Never have I read a book like this, one long sentence with no periods in it whatsoever, just a conma thrown in here and there but that does not make it any less readable or powerful as Marcus Conway reviews his life as an engineer, husband, and father at the kitchen table, waiting for his wife and kids
the wife and kids whom we are told about so clearly we feel we have inhabited their home and physically suffered Mairead’s illness from the virus she caught after attending their daughter’s art exhibition in the city, an exhibition of art done in her own blood; or Darragh’s Skype sessions from Australia where he has temporarily landed; or fought the powers who want to pour cement for the school’s foundation even though Marcus knows the foundation will not hold,
for he knows of everything that will not hold and can name it all, from politics to infidelity to illness to raising one’s children to ultimately, dying.
I cannot imagine a book I will want to win the Man Booker Prize more than this one. You surely must read it.

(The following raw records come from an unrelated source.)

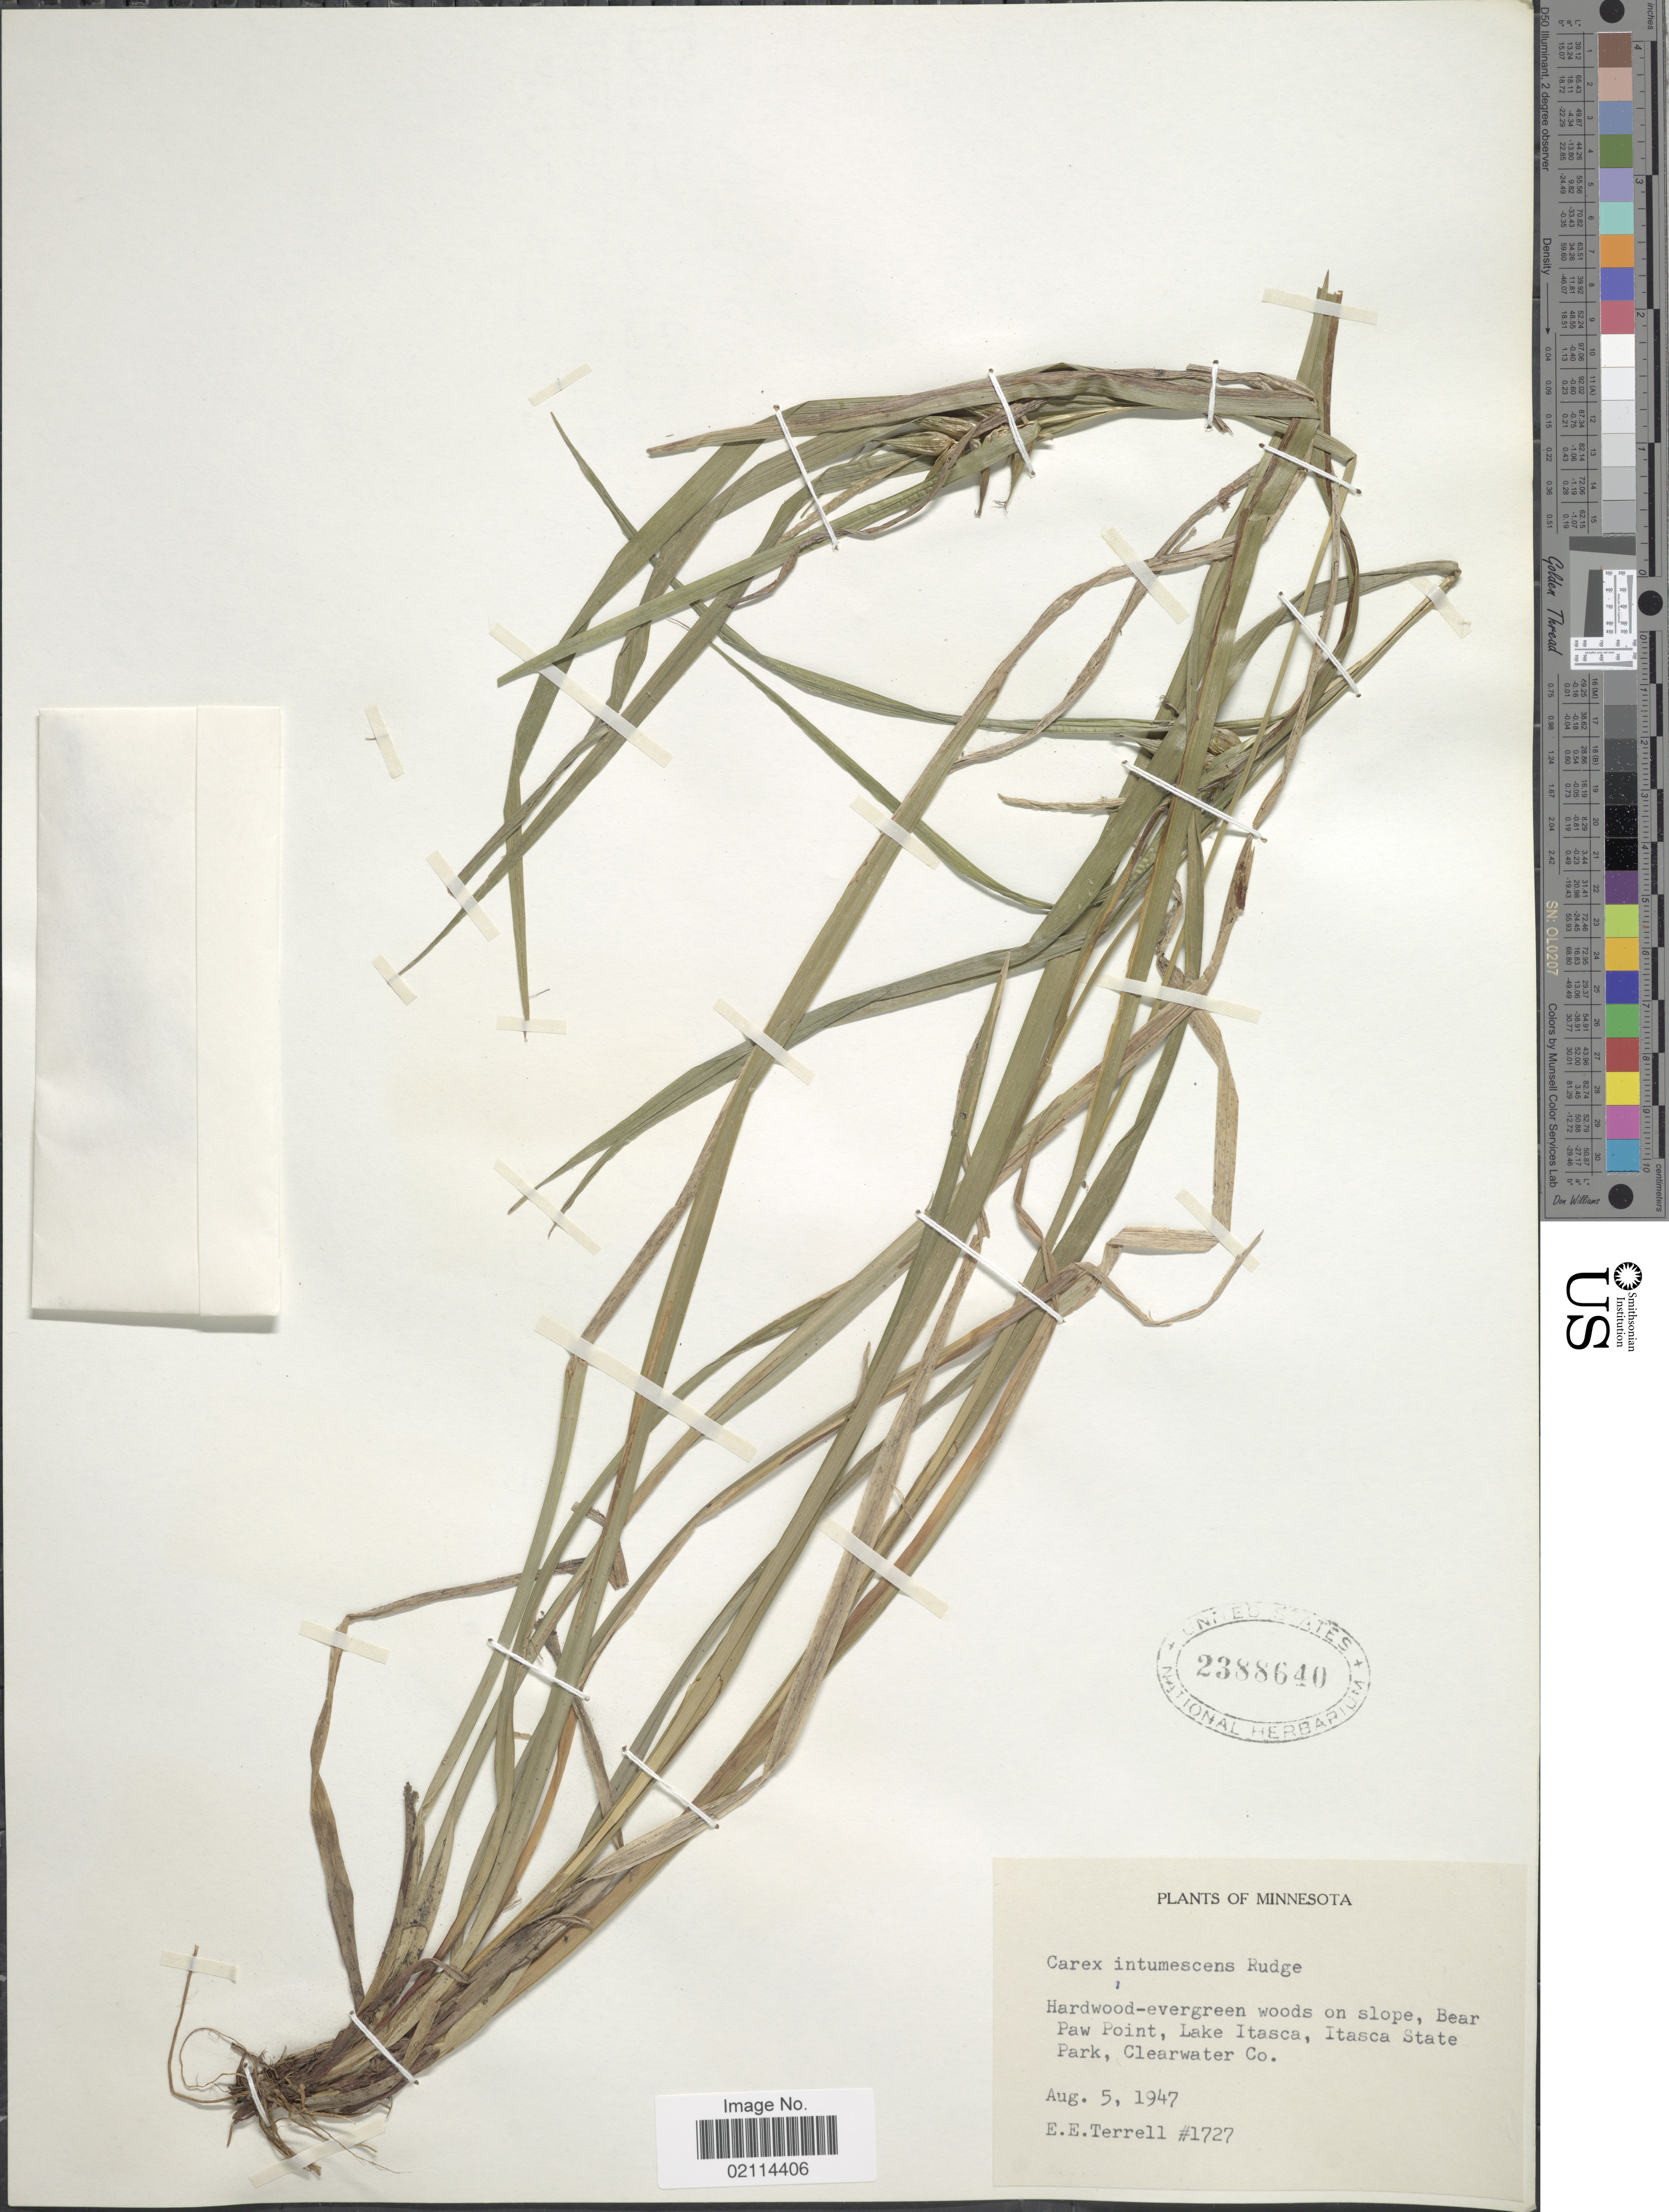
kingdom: Plantae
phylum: Tracheophyta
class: Liliopsida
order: Poales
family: Cyperaceae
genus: Carex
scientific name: Carex intumescens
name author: Rudge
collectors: E. E. Terrell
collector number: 1727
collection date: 1947-08-05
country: United States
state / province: Minnesota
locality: Hardwood-evergreen woods on slope, Bear Paw Point, Lake Itasca, Itasca State Park, Clearwater Co.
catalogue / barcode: US 2388640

A quote which contains the title, but by no means a summary of the novel:
“…just before the world collapses
mountains, rivers and lakes
acres, roods and perches
into oblivion, drawn down into that fissure in creation where everything is consumed in the raging tides and swells of non-being, the physical world
gone down in flames
mountains, rivers and lakes and pulling with it also all those human rhythms that bind us together and draw the world into a community, those daily
rites, rhthyms and rituals
upholding the world like solar bones, that rarefied amalgam of time and light whose extension through every minute of the day is visible from the moment I get up in the morning and stand at the kitchen window with a mug of tea in my hand, watching the first cars of the day passing on the road, every one of them known to me….
(Solar Bones was sent to me by SoHo Press, a most timely and precious gift.)